▶ **Work request**:
Where the listing below has a line with "Fig. 9 Comparison", write out exactly that line and every line after it, stopping after the line with "Table 1. Slope".
*** The records Section Begins ***
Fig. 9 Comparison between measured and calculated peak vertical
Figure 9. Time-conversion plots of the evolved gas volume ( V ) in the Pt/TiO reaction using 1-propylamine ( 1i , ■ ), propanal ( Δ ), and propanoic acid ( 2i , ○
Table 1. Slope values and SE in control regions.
*** The records Section Ends ***
*** The records Section Begins ***
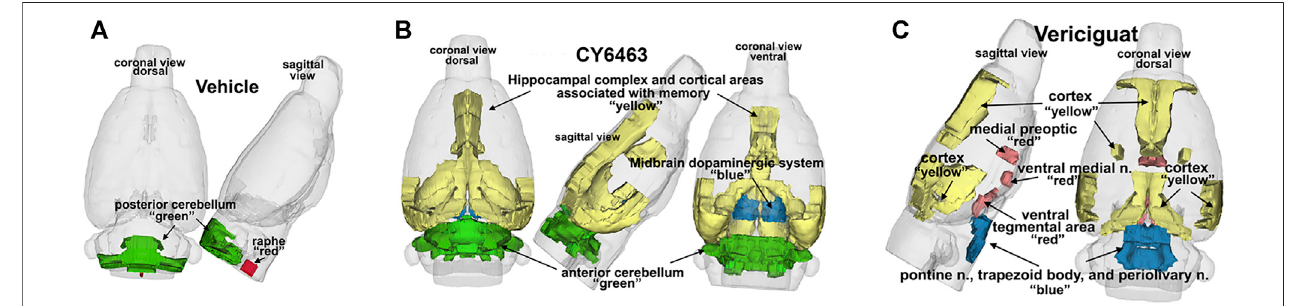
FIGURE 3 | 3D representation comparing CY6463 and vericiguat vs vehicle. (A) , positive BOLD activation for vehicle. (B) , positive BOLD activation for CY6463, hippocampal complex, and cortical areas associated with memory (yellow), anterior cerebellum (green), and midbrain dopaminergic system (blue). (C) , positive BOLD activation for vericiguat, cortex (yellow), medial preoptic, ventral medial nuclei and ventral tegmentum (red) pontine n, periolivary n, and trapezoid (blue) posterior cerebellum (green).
*** The records Section Ends ***
▶ **Answer**:
Fig. 9 Comparison between measured and calculated peak vertical
Figure 9. Time-conversion plots of the evolved gas volume ( V ) in the Pt/TiO reaction using 1-propylamine ( 1i , ■ ), propanal ( Δ ), and propanoic acid ( 2i , ○
Table 1. Slope values and SE in control regions.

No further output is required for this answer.